With advances in sensors, reactors and wireless communications, driverless cars could be in widespread use within a few years, and perhaps even more interesting things. But it also raises serious questions. These delicate machines need to make splintering decisions about what is right and what is wrong, ethical questions that have puzzled thinkers for millennia, even for humans. Thought kaplan imagination, “assuming that my car was going through a narrow bridge, and the other end of the bridge from a school bus full of children, because of the bridge can’t hold two cars at the same time, in order to avoid the two cars were destroyed at the same time, must choose one car fell down to the bridge, then, we will buy a willing to sacrifice themselves to save the children’s car? Will radical style be a selling point for self-driving cars? Similar moral dilemmas are no longer confined to the musings of philosophers, but will soon confront our laws.” This difficult game theory problem, we need to continue to explore the pursuit.

The future of humanity has nothing to do with science fiction

Artificial intelligence is bound to have a profound impact on human society.

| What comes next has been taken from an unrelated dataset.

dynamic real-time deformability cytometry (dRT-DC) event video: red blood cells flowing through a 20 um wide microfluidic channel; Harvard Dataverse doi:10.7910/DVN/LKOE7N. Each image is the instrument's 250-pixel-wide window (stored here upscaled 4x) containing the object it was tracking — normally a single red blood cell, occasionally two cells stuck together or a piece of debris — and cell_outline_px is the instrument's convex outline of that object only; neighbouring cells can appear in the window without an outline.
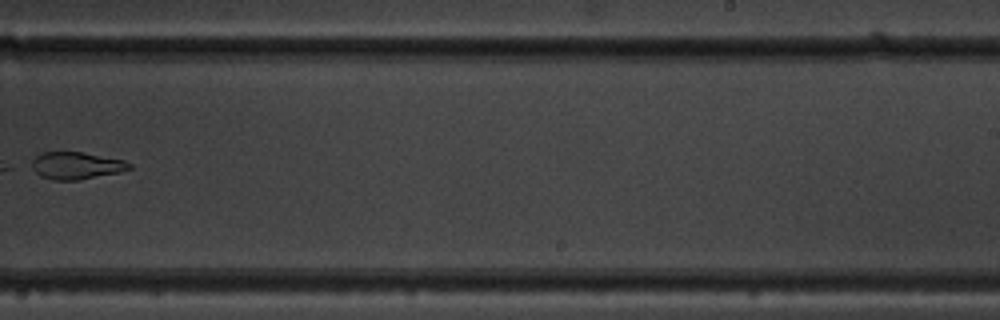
{"species": "common noctule bat (a hibernating species)", "species_latin": "Nyctalus noctula", "temperature_condition": "warm", "stored_images_in_passage": 11, "camera_frame_rate_fps": 3000, "um_per_image_px": 0.085, "animal": {"sex": "male", "body_mass_g": 19.5, "forearm_length_mm": 54.6}, "frame": {"image": 1, "passage_image": 10, "time_ms": 3.0, "image_size_px": [1000, 320], "cell_outline_px": [[132, 168], [120, 172], [76, 180], [52, 180], [40, 176], [28, 168], [32, 160], [36, 156], [44, 152], [80, 152], [124, 160], [132, 164]], "centroid_in_image_um": [6.43, 14.08], "position_along_channel_um": 282.6, "area_um2": 15.55}}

In the era of artificial intelligence, how will the system and operation mode of human society develop and change? No one can predict exactly. But it is possible to foresee a world in which most people will no longer be engaged in simple manual labor. Instead, they will be hosting online parties, taking the elderly on trips using virtual reality, and designing products that work with 3D printers.

The purpose of Kaplan’s book “The Age of Artificial Intelligence” is to let readers have a deeper understanding of this revolution, and to understand and distinguish the real and fantasy in the age of artificial intelligence. “If the public perception of this important technology is shaped only by science fiction movies and novels, then we can’t prepare for the very real impact it will have on how we live and work,” Kaplan told us in an interview. Knowledge rooted in fact is a better guide to the future, because the world we live in today will be very different from that future.”

Giiso information, founded in 2013, is the first domestic high-tech enterprise focusing on the research and development of intelligent information processing technology and the development and operation of core software for writing robots. At the beginning of its establishment, the company received angel round investment, and in August 2015, GSR Venture Capital received $5 million pre-A round of investment.

Perhaps in the future, as Kaplan said, the society no longer needs a lot of physical labor, and many repetitive and boring jobs no longer need human beings to do them by themselves. Everyone can engage in the work they are interested in and truly enjoy every interesting day under a highly humanized system and operation mode.